### Compito assegnato 1
Trascrivi fedelmente la parte del brano sulle guide Clup che inizia con "Guide per viaggiare." e termina con "conoscenza, di riflessione.".
### Compito assegnato 2
Rispondi alle seguenti domande basandoti sul brano sulle guide Clup:
(a) Come erano le guide di viaggio dell'epoca, prima delle Clup?
(b) Quando comincia il viaggio di massa degli italiani?
(c) Di che cosa soffrono in modo cronico le guide Clup?
### Compito assegnato 3
Riassumi in due frasi il brano sulle guide Clup.

### Brano proposto
__________________________________________________
Le guide, al tempo, erano “tuttoauto, o “tuttoarte”, o saggi di studiosi noiosissimi. Mancava il brio, la felicità della scoperta, unita alla curiosità per la rete di fattori che definiscono un paese in un determinato tempo. Senza le facilonerie dei “routard” alla francese o dei “globetrotter” all’americana.
Forse dipendeva anche dal fatto che gli italiani non erano viaggiatori, e nemmeno turisti. Il viaggio di massa comincia solo a fine Settanta, ed è di “prima generazione”. I ragazzi che viaggiano senza che il padre, il nonno (o la madre, o la nonna) possano raccontare loro qualcosa, sono disarmati e curiosi allo stesso tempo. E hanno bisogno di strumenti.

Guide per viaggiare. Il “fenomeno” ClupLe Clup riempiono un vuoto, e lo fanno nel modo confuso, disordinato, tipico di quegli anni e di quelle generazioni. Ma anche in modo originale, tentando di trasformare un viaggio in un Paese in un’occasione di conoscenza, di riflessione.
E, nel loro “snobismo”, trasformano una mancanza, quella di soldi e quindi di foto e carte con cui corredare il libro, in una scelta controcorrente. La mancanza cronica di illustrazioni viene rivoltata in “plus”, in valore aggiunto dato alla parola, alla descrizione con la parola.
In un mondo che va verso l’immagine o addirittura il linguaggio iconografico per comunicare, è una bella inversione di rotta. Che taglia alla prima occhiata tutto il popolo di viaggiatori frettolosi degli Ottanta-Novanta.
__________________________________________________
### Materiale fornito
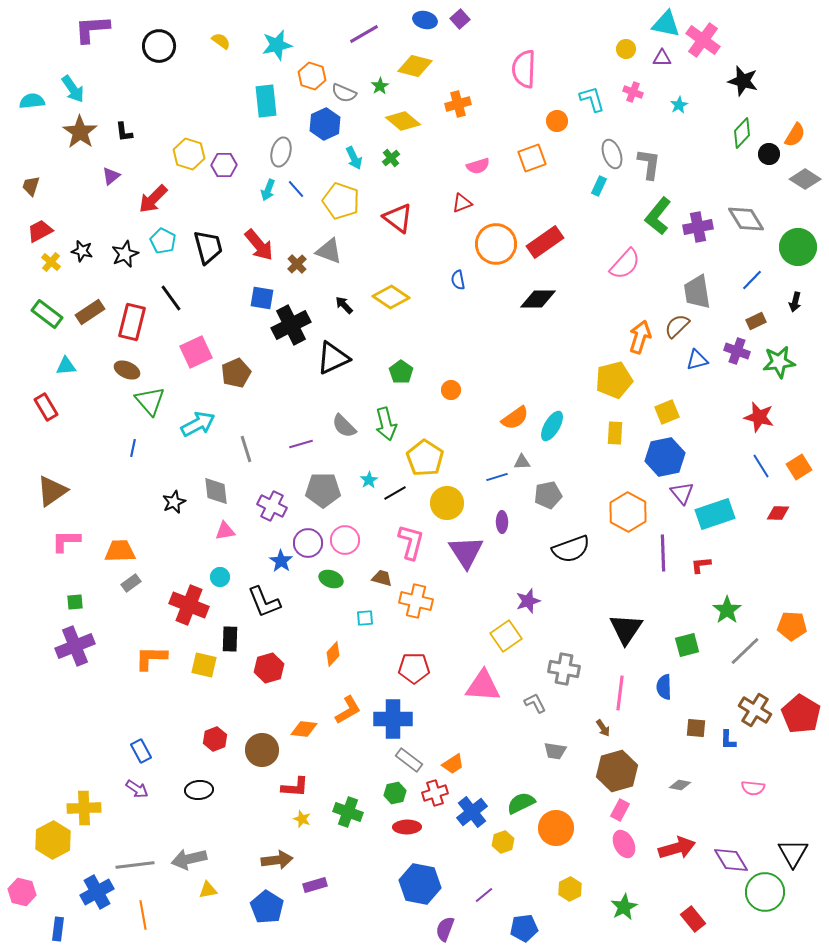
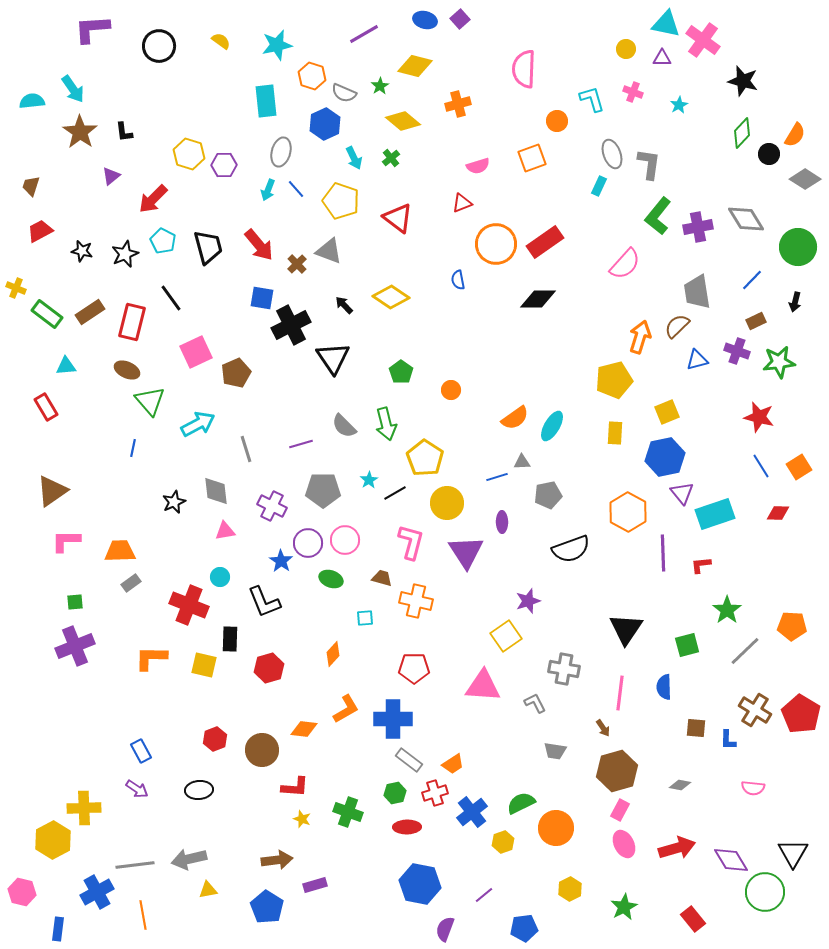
yellow cross at (51, 262): moved 35 px left, 26 px down; rotated 18 degrees counterclockwise
black triangle at (333, 358): rotated 39 degrees counterclockwise
orange L-shape at (348, 710): moved 2 px left, 1 px up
__________________________________________________
### Risultato del compito 1
Guide per viaggiare. Il “fenomeno” ClupLe Clup riempiono un vuoto, e lo fanno nel modo confuso, disordinato, tipico di quegli anni e di quelle generazioni. Ma anche in modo originale, tentando di trasformare un viaggio in un Paese in un’occasione di conoscenza, di riflessione.

### Risultato del compito 2
(a) Erano "tuttoauto", "tuttoarte" oppure saggi di studiosi noiosissimi.
(b) Solo a fine Settanta.
(c) Della mancanza di illustrazioni.

### Risultato del compito 3
Le guide dell'epoca erano "tuttoauto", "tuttoarte" o saggi noiosissimi, mentre gli italiani, che cominciano a viaggiare in massa solo a fine Settanta, avevano bisogno di strumenti. Le Clup riempiono questo vuoto in modo disordinato ma originale, facendo del viaggio un'occasione di conoscenza e trasformando la mancanza cronica di illustrazioni in un valore aggiunto dato alla descrizione con la parola.